Instructions to follow: Your job here is to restate every record exactly, pictures excluded.

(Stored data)
**********
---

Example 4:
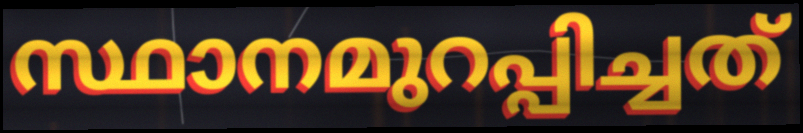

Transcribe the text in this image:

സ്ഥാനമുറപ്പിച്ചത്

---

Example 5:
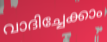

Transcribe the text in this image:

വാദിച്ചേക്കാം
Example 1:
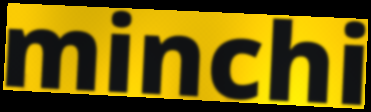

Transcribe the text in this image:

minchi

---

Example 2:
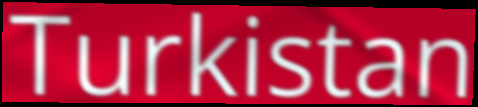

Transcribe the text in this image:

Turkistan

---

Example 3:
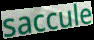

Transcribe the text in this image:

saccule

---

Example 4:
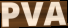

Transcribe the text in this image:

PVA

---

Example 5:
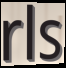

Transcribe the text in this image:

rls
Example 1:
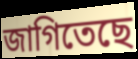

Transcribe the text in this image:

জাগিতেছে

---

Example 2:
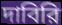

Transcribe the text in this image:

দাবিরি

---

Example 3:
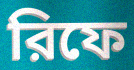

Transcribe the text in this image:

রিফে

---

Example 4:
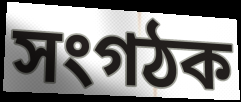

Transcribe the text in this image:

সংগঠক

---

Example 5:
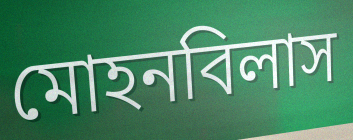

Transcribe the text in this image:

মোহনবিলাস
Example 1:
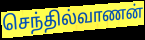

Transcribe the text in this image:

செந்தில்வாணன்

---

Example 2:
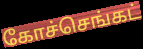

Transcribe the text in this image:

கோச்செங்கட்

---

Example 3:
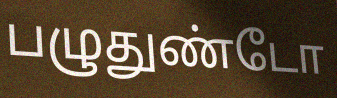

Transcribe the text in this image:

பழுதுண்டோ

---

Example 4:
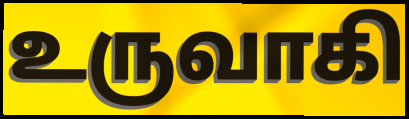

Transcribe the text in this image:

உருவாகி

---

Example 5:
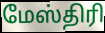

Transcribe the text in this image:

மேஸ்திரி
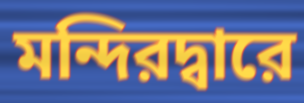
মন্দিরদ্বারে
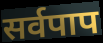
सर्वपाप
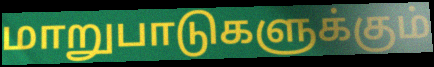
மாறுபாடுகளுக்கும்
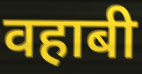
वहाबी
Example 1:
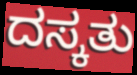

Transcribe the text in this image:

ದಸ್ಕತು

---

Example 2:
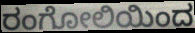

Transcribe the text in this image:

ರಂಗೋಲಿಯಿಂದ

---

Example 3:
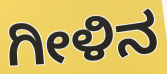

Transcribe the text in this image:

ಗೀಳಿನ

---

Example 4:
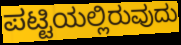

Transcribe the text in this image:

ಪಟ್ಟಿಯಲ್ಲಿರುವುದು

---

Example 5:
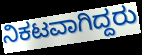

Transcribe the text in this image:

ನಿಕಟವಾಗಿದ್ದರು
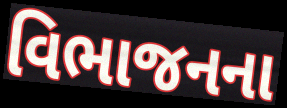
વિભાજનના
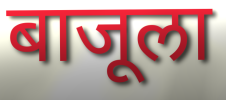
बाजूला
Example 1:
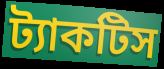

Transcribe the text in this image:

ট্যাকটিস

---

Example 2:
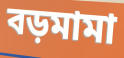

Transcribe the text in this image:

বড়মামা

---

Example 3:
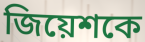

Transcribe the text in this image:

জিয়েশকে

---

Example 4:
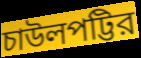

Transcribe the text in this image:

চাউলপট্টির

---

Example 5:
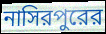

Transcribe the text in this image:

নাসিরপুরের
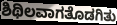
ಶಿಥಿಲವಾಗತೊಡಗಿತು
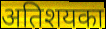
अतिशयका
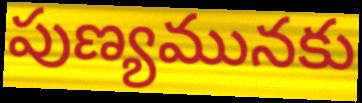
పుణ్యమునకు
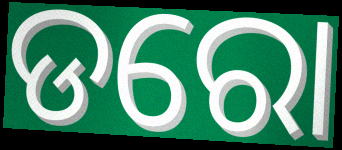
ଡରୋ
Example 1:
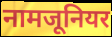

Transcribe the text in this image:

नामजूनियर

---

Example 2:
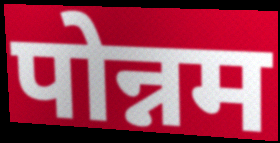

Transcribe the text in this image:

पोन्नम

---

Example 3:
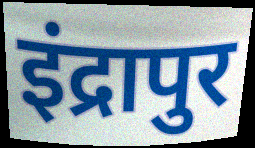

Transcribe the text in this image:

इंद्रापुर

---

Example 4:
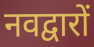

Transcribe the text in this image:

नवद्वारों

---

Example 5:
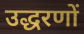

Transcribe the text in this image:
**********
Exercise result:
---

Example 4:

Transcribe the text in this image:

സ്ഥാനമുറപ്പിച്ചത്

---

Example 5:

Transcribe the text in this image:

വാദിച്ചേക്കാം
Example 1:

Transcribe the text in this image:

minchi

---

Example 2:

Transcribe the text in this image:

Turkistan

---

Example 3:

Transcribe the text in this image:

saccule

---

Example 4:

Transcribe the text in this image:

PVA

---

Example 5:

Transcribe the text in this image:

rls
Example 1:

Transcribe the text in this image:

জাগিতেছে

---

Example 2:

Transcribe the text in this image:

দাবিরি

---

Example 3:

Transcribe the text in this image:

রিফে

---

Example 4:

Transcribe the text in this image:

সংগঠক

---

Example 5:

Transcribe the text in this image:

মোহনবিলাস
Example 1:

Transcribe the text in this image:

செந்தில்வாணன்

---

Example 2:

Transcribe the text in this image:

கோச்செங்கட்

---

Example 3:

Transcribe the text in this image:

பழுதுண்டோ

---

Example 4:

Transcribe the text in this image:

உருவாகி

---

Example 5:

Transcribe the text in this image:

மேஸ்திரி
মন্দিরদ্বারে
सर्वपाप
மாறுபாடுகளுக்கும்
वहाबी
Example 1:

Transcribe the text in this image:

ದಸ್ಕತು

---

Example 2:

Transcribe the text in this image:

ರಂಗೋಲಿಯಿಂದ

---

Example 3:

Transcribe the text in this image:

ಗೀಳಿನ

---

Example 4:

Transcribe the text in this image:

ಪಟ್ಟಿಯಲ್ಲಿರುವುದು

---

Example 5:

Transcribe the text in this image:

ನಿಕಟವಾಗಿದ್ದರು
વિભાજનના
बाजूला
Example 1:

Transcribe the text in this image:

ট্যাকটিস

---

Example 2:

Transcribe the text in this image:

বড়মামা

---

Example 3:

Transcribe the text in this image:

জিয়েশকে

---

Example 4:

Transcribe the text in this image:

চাউলপট্টির

---

Example 5:

Transcribe the text in this image:

নাসিরপুরের
ಶಿಥಿಲವಾಗತೊಡಗಿತು
अतिशयका
పుణ్యమునకు
ଡରୋ
Example 1:

Transcribe the text in this image:

नामजूनियर

---

Example 2:

Transcribe the text in this image:

पोन्नम

---

Example 3:

Transcribe the text in this image:

इंद्रापुर

---

Example 4:

Transcribe the text in this image:

नवद्वारों

---

Example 5:

Transcribe the text in this image:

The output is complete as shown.